Thursday, April 1, 2010

Health Care Cost Avoidance: New Incentives for Congress

Now that the U.S. government has a bigger stake in the health care system, a move toward a greater emphasis on disease prevention is unavoidable. A Congressional committee that needs to find a few billion dollars to make the budget line up isn’t going to balk at measures to keep people healthy just because of a political theory that prevention should be a private sector function, or something like that, if the move will generate the cost savings that the committee is looking for.

As an example, it’s just a matter of time before the high fructose corn syrup lobby’s free ride is over. The epidemiological evidence connecting high fructose corn syrup to obesity and disease is clear enough, and politicians who look at the budgetary benefits New York City is already reaping from its very limited crackdown on soda may think to imitate that success when the late-night budget meetings are looking for answers.

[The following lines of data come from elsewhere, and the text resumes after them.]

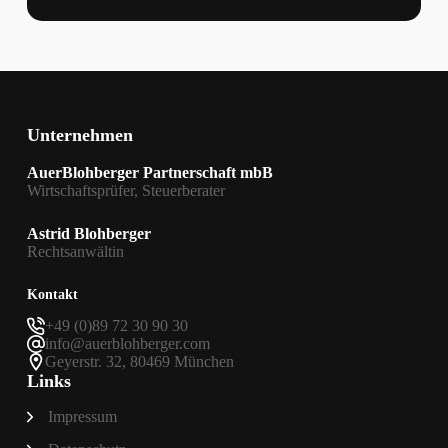
Kapitalgesellschaften:
Verfassungskonforme
Regelung
Unternehmen
AuerBlohberger Partnerschaft mbB
Wirtschaftsprüfer, Steuerberater
Astrid Blohberger
Rechtsanwältin
Kontakt
+49 (0)89 72 30 90 30
info@auerblohberger.com
Geyerstr. 32, 80469 München
Links
Impressum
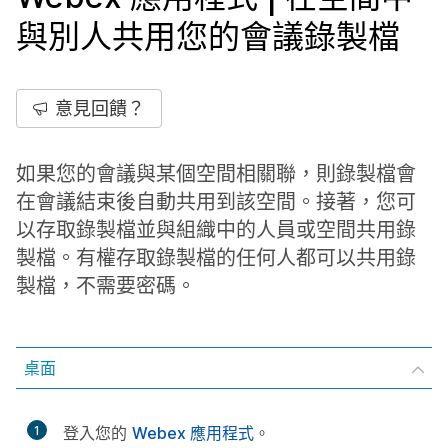
與別人共用您的會議錄製檔
意見回饋？
如果您的會議與某個空間相關聯，則錄製檔會
在會議結束後自動共用到該空間。接著，您可
以存取錄製檔並與組織中的人員或空間共用錄
製檔。有權存取錄製檔的任何人都可以共用錄
製檔，不需要密碼。
桌面
1
登入您的
Webex 應用程式
。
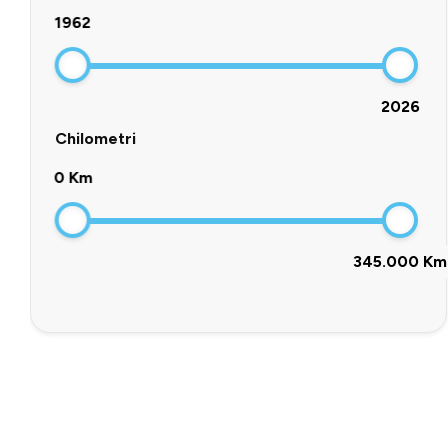
1962
2026
Chilometri
0 Km
345.000 Km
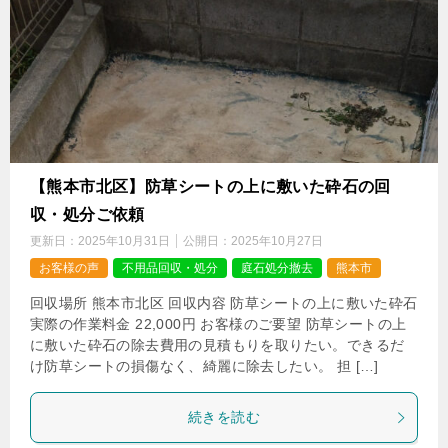
【熊本市北区】防草シートの上に敷いた砕石の回
収・処分ご依頼
更新日：
2025年10月31日
公開日：
2025年10月27日
お客様の声
不用品回収・処分
庭石処分撤去
熊本市
回収場所 熊本市北区 回収内容 防草シートの上に敷いた砕石
実際の作業料金 22,000円 お客様のご要望 防草シートの上
に敷いた砕石の除去費用の見積もりを取りたい。できるだ
け防草シートの損傷なく、綺麗に除去したい。 担 […]
続きを読む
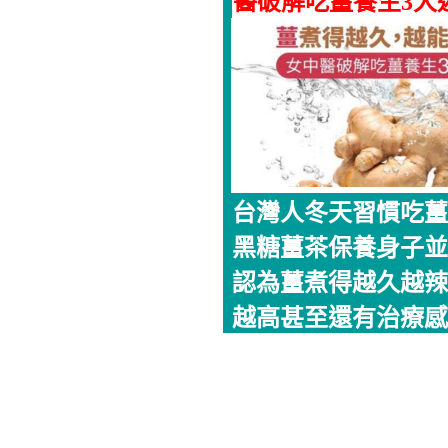
醫破解吃薑養生3大
台灣人冬天習慣吃薑
黑糖薑茶保養身子並
認為薑煮得越久越辣
越高甚至還有治療感..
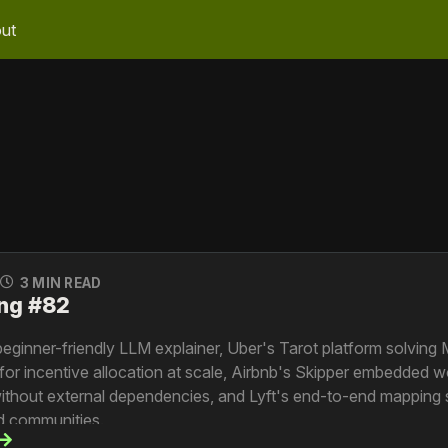
ut
0
3 MIN READ
ng #82
beginner-friendly LLM explainer, Uber's Tarot platform solving M
for incentive allocation at scale, Airbnb's Skipper embedded 
without external dependencies, and Lyft's end-to-end mapping 
ed communities.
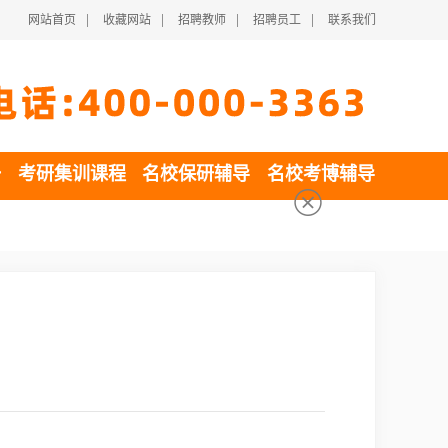
|
|
|
|
网站首页
收藏网站
招聘教师
招聘员工
联系我们
一
考研集训课程
名校保研辅导
名校考博辅导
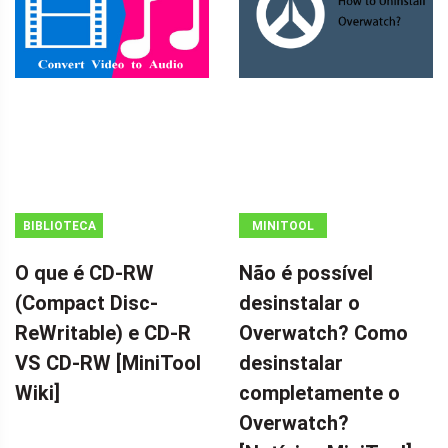
BIBLIOTECA
MINITOOL
MINITOOL
NEWS CENTER
O que é CD-RW
Não é possível
WIKI
(Compact Disc-
desinstalar o
ReWritable) e CD-R
Overwatch? Como
VS CD-RW [MiniTool
desinstalar
Wiki]
completamente o
Overwatch?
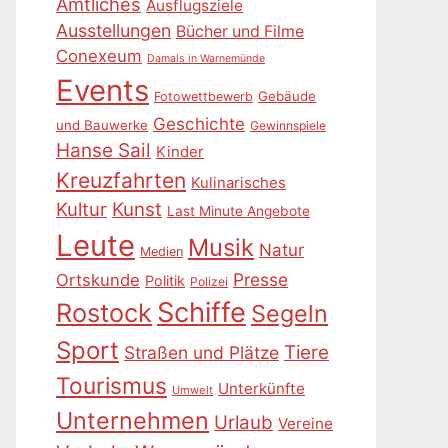
Amtliches
Ausflugsziele
Ausstellungen
Bücher und Filme
Conexeum
Damals in Warnemünde
Events
Gebäude
Fotowettbewerb
Geschichte
und Bauwerke
Gewinnspiele
Hanse Sail
Kinder
Kreuzfahrten
Kulinarisches
Kultur
Kunst
Last Minute Angebote
Leute
Musik
Natur
Medien
Presse
Ortskunde
Politik
Polizei
Schiffe
Rostock
Segeln
Sport
Tiere
Straßen und Plätze
Tourismus
Unterkünfte
Umwelt
Unternehmen
Urlaub
Vereine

Some of the more embarrassing failures of the health care system, like last year’s H1N1 flu vaccine debacle, may come in for more scrutiny now that the government is on the hook for a greater fraction of the failures caused by medical misadventures. The Food and Drug Administration (or its successor for drug regulation) may come under more pressure not to approve prescription drugs that are a risk to create serious or long-term illness in the people who use them. All this is the consequence of new economic incentives on Congress: keep people healthy, and the budget may balance. This now overrides Congress’s previous incentive to allow corporate profits in the hope that the tax revenue will make the budget balance. If corporate profit comes at the expense of people’s health, that’s no longer a good tradeoff for Congress.